Я увидел ясно, что больше не могу писать без плана, вполне определенного и ясного, что следует хорошо объяснить прежде самому себе цель сочиненья своего его существенную полезность и необходимость…» («Авторская Исповедь», 1847 г.).
Многолетние труды и усилия сведены здесь в несколько фраз и представлены в обобщенном, суммированном виде. В живой истории всё происходило, вероятно, куда более сложно и длительно, и две стихии, столкнувшиеся в «Мертвых Душах» — идущая от прежнего, легкомысленного сочинительства и от нового, осознанного и рассчитанного, способа работы, переплетались и спорили в Гоголе до завершения первого тома, когда планы произведения в целом и вспомогательных путей к нему окончательно прояснились, а писатель остался без сил претворить их в жизнь. Неотразимые вопросы, возникшие в процессе сочинения «Мертвых Душ», повлекли оттяжки, затруднения и, в конце концов, остановку работы. Последняя совпала с творческим оскудением, хотя сам Гоголь склонен был принимать ее за предусмотренный свыше, необходимый трамплин, приведший осознанно к Богу, к прочному делу души и жизни, откуда его творчество, набравшись разума и добра, поднимется на недоступную обычной литературе вершину.

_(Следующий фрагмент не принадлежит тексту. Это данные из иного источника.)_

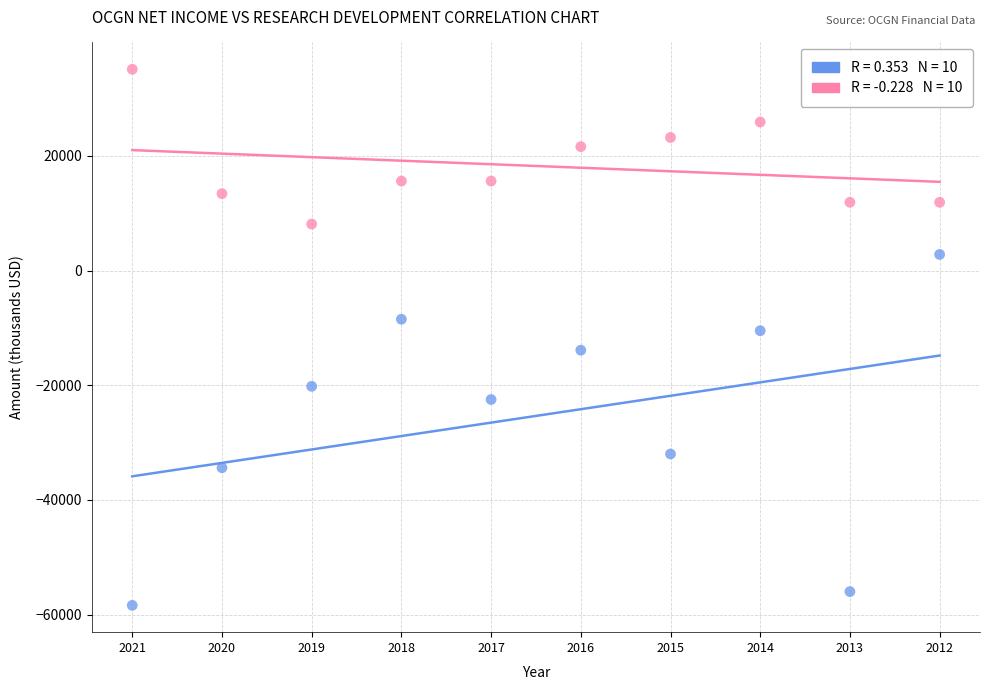

Across all series, what Y value is closest to -11650?

-10500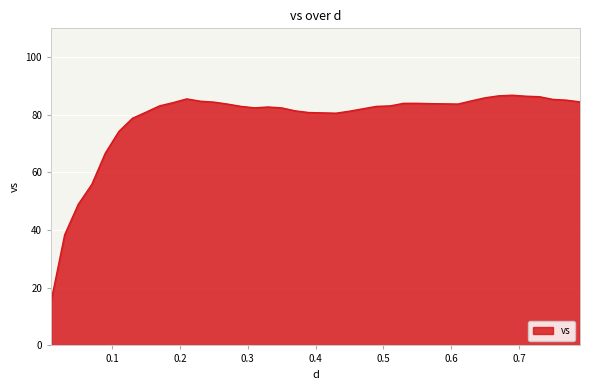

What is the maximum value shown in the chart?

86.8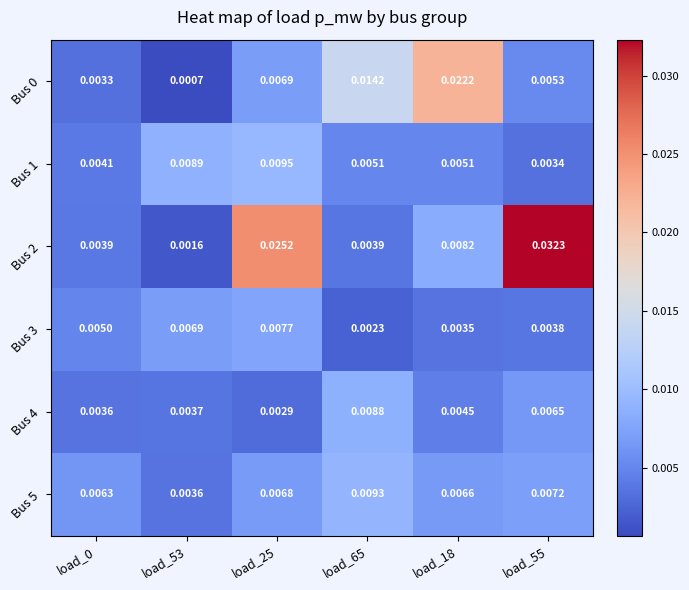

At how many categories does at least one series exceed 0?

6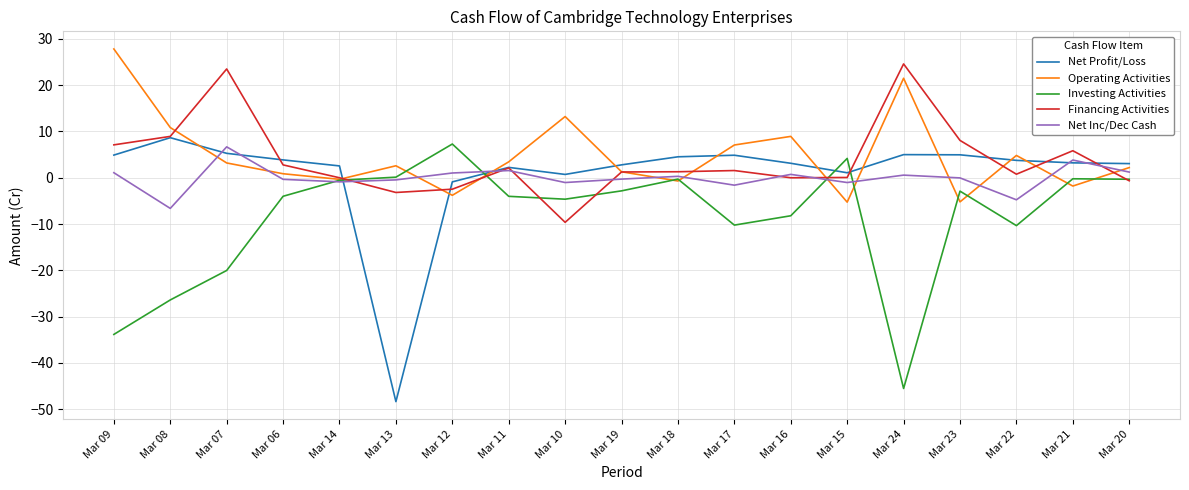

Is it true that Net Inc/Dec Cash equals -1.0 at Mar 15?

True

Косвенно, однако, в его трезвом самоанализе проскальзывает признание, что именно проснувшийся в нем и как бы отделившийся, возвысившийся над ходом поэмы рассудок положил предел искусству и, как показало будущее, стал свидетельством и необратимой причиной приближавшегося конца. «Мертвые Души», породив вопросы о цели и плане их написания, совершили самоубийственный акт. Отныне наибольшее, что мог делать Гоголь для своей поэмы, состояло в том, чтобы жечь без сожаления ее новые, обесценившиеся главы. Писательская машина перешла на режим безнадежного буксования.